Go through the listing below and output exactly the line with "(1) The total", the line with "(4) Nonresident deer", and each line between; omit the rest.

Material supplied Start Marker

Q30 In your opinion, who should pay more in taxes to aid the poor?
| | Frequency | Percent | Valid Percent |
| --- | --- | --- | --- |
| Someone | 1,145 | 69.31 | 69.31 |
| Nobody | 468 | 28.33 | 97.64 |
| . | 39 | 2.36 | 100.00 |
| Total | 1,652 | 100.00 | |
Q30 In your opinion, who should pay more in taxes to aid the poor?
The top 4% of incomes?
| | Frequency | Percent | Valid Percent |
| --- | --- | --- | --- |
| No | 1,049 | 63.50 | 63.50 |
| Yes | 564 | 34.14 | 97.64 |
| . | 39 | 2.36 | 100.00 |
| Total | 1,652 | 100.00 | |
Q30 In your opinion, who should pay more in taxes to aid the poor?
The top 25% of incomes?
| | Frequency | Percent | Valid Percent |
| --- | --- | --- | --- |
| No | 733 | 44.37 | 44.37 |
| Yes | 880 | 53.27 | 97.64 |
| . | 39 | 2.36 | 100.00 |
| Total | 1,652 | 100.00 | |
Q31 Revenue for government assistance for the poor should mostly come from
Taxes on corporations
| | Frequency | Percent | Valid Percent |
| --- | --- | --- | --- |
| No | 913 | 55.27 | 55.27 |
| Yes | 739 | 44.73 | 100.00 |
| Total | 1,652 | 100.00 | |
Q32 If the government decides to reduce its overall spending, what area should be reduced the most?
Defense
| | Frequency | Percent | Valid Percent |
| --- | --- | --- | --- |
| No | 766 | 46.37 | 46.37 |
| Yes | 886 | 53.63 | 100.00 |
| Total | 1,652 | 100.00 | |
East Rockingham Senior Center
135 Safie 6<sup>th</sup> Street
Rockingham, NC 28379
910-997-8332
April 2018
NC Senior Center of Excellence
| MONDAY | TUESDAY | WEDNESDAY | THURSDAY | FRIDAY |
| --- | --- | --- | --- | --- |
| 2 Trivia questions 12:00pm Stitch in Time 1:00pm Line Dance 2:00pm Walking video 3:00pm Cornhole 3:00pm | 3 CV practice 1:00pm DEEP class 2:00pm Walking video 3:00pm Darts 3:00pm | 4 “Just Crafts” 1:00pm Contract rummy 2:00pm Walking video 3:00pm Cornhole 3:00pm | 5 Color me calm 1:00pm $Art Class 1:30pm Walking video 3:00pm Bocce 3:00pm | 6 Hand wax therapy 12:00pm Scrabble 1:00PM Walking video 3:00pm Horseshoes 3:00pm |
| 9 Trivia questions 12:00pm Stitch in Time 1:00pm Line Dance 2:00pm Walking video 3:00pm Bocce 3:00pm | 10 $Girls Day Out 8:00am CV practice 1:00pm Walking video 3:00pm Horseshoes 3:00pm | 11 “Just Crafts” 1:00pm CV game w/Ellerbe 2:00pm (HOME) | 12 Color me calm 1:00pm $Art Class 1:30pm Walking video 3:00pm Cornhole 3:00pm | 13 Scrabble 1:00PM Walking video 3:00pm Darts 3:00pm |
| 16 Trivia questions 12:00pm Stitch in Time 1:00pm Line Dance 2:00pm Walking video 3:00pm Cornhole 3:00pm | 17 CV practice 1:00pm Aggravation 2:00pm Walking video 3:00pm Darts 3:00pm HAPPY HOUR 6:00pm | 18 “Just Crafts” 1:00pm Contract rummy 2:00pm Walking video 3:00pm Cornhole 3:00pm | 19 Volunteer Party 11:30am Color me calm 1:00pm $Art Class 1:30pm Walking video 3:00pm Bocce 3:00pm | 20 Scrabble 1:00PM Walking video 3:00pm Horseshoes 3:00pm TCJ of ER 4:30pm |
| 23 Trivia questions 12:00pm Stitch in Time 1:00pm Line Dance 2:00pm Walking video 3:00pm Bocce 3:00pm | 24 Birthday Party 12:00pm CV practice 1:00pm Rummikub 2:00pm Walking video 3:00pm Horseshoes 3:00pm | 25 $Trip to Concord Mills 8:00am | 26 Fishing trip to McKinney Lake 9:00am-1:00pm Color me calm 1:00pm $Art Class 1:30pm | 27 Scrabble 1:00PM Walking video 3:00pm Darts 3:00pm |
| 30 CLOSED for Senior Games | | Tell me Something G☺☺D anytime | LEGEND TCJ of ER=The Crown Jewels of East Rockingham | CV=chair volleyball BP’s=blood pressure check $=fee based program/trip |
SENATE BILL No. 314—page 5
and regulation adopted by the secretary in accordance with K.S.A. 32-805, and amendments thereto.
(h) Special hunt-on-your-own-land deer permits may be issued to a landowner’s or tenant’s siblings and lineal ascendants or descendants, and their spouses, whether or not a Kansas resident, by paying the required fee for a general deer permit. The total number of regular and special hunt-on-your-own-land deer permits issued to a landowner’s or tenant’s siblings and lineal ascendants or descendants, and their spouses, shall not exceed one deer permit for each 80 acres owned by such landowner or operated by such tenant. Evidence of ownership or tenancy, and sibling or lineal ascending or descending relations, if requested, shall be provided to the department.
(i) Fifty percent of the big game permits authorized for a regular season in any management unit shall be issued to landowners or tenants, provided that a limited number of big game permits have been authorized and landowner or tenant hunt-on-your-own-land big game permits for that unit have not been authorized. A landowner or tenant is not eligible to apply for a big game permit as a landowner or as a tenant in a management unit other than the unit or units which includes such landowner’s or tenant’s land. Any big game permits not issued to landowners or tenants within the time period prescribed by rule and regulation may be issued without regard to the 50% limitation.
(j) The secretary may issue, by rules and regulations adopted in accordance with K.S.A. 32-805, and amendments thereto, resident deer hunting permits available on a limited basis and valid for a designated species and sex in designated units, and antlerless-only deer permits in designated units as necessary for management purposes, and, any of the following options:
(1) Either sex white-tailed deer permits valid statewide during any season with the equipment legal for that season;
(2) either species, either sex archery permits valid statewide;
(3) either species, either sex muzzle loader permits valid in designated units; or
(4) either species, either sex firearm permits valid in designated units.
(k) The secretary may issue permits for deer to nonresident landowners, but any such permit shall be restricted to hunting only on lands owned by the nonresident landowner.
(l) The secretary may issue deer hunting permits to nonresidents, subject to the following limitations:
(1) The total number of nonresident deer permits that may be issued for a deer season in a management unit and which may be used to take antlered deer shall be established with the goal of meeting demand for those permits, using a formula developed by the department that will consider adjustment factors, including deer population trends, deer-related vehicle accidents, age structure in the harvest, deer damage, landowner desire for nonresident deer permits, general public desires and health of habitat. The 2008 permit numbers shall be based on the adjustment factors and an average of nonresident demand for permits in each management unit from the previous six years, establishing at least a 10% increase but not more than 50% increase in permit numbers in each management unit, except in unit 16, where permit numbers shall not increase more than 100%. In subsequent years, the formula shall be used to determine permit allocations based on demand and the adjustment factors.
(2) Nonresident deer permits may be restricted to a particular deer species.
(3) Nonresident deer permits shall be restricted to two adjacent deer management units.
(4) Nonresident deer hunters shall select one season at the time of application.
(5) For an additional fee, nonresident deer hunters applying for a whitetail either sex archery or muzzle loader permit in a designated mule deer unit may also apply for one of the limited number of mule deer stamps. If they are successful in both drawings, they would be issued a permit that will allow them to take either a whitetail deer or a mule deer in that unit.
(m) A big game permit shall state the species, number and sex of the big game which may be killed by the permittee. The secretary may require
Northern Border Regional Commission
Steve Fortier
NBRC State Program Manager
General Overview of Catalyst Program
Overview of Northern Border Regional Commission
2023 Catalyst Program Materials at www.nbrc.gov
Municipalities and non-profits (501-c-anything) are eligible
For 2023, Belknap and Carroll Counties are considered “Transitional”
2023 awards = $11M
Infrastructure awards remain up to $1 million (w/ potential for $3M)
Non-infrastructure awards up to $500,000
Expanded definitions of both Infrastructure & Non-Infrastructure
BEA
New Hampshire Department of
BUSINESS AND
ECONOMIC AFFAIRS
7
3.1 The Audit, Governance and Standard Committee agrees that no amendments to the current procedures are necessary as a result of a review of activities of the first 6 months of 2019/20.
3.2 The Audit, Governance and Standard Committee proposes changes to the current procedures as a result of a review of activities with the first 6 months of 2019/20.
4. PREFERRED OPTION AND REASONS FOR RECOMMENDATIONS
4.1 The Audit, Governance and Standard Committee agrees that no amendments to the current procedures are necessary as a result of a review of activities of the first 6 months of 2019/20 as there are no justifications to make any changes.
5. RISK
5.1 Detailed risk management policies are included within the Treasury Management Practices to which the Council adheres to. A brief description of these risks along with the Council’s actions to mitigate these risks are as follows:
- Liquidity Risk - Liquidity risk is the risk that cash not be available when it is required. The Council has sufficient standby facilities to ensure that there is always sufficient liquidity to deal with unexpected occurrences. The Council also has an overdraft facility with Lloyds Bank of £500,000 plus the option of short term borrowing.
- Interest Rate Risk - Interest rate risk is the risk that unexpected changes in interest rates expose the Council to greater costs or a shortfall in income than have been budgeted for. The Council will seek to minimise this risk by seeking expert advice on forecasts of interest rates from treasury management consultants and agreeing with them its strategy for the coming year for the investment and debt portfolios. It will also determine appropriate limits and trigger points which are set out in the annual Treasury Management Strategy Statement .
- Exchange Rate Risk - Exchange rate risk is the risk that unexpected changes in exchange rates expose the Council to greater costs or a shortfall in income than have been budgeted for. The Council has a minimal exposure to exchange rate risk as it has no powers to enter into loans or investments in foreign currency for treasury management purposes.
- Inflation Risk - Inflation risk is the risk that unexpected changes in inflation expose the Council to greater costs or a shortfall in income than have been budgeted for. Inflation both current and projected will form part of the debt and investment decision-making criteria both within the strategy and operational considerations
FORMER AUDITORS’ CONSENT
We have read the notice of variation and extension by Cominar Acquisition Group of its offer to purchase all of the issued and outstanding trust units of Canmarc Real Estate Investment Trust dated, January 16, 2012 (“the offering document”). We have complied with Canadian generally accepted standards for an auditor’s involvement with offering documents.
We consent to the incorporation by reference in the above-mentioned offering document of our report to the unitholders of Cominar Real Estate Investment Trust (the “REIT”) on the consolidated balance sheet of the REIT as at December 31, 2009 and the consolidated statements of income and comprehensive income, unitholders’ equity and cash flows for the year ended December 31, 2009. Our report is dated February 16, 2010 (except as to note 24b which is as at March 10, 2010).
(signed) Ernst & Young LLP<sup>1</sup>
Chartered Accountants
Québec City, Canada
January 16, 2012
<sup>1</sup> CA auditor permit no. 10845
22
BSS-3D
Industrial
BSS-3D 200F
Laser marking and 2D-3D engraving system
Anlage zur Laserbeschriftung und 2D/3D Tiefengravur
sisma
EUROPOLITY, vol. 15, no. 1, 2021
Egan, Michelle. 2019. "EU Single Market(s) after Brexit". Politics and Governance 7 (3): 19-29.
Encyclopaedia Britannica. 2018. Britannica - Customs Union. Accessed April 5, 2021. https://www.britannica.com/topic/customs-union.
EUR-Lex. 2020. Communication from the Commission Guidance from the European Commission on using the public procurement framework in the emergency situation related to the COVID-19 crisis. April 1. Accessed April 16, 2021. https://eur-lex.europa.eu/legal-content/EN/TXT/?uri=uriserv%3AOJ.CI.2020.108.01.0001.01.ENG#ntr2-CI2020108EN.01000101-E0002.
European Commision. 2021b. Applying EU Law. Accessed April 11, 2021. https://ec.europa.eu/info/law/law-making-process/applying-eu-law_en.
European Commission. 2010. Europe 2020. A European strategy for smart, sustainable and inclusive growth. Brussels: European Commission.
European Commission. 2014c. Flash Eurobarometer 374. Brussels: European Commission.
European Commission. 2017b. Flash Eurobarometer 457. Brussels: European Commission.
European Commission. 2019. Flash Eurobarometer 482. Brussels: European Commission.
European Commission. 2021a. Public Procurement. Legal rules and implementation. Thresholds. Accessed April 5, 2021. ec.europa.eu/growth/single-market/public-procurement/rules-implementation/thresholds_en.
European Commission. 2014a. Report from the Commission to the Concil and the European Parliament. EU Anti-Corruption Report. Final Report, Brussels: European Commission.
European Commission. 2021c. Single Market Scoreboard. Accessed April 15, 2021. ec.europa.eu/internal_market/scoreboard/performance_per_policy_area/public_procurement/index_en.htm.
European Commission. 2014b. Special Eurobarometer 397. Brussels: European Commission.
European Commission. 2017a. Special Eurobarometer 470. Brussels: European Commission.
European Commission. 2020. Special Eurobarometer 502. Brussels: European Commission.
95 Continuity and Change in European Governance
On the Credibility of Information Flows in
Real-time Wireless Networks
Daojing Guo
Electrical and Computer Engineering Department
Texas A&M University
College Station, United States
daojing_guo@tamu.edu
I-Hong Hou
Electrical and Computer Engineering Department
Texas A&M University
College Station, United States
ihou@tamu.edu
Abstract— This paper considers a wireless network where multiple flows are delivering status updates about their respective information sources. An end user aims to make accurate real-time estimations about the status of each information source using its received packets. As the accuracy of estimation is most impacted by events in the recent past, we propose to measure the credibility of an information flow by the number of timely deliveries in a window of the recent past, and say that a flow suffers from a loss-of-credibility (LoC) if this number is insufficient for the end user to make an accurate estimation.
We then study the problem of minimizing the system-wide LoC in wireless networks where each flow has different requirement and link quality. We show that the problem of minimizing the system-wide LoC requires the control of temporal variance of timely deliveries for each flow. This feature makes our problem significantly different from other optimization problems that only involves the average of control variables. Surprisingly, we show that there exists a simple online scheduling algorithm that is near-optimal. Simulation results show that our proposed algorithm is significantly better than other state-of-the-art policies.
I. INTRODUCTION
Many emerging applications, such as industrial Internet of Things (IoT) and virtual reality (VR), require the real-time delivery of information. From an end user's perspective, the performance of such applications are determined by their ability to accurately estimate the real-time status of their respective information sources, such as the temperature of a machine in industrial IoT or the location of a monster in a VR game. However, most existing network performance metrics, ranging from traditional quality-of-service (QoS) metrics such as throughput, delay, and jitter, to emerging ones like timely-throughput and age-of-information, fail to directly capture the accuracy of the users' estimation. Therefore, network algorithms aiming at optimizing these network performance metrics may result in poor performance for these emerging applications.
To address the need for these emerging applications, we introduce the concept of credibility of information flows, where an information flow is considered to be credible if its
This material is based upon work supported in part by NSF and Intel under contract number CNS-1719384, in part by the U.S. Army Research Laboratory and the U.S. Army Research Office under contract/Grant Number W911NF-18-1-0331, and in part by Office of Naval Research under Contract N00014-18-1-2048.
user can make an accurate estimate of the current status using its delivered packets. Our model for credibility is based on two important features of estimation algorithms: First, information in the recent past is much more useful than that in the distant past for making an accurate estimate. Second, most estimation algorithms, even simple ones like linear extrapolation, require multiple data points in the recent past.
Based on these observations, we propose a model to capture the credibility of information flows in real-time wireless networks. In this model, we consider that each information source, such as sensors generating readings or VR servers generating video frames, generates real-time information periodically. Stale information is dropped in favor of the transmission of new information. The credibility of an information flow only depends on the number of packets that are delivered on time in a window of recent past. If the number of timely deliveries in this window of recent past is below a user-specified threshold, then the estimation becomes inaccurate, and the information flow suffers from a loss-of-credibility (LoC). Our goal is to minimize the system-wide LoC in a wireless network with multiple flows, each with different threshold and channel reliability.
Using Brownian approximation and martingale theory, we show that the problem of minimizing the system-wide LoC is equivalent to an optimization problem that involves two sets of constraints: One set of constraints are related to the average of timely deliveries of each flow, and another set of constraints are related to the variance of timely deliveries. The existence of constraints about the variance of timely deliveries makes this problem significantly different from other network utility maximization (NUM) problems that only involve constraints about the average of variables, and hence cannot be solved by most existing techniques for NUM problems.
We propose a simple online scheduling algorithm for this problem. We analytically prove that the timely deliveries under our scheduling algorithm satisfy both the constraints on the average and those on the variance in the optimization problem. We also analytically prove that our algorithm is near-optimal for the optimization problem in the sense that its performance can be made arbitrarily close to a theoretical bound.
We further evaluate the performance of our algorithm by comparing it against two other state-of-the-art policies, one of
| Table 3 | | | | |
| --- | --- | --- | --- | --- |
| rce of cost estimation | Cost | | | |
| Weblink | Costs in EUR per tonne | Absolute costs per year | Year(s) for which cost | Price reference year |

Material supplied End Marker

Answer section:
(1) The total number of nonresident deer permits that may be issued for a deer season in a management unit and which may be used to take antlered deer shall be established with the goal of meeting demand for those permits, using a formula developed by the department that will consider adjustment factors, including deer population trends, deer-related vehicle accidents, age structure in the harvest, deer damage, landowner desire for nonresident deer permits, general public desires and health of habitat. The 2008 permit numbers shall be based on the adjustment factors and an average of nonresident demand for permits in each management unit from the previous six years, establishing at least a 10% increase but not more than 50% increase in permit numbers in each management unit, except in unit 16, where permit numbers shall not increase more than 100%. In subsequent years, the formula shall be used to determine permit allocations based on demand and the adjustment factors.
(2) Nonresident deer permits may be restricted to a particular deer species.
(3) Nonresident deer permits shall be restricted to two adjacent deer management units.
(4) Nonresident deer hunters shall select one season at the time of application.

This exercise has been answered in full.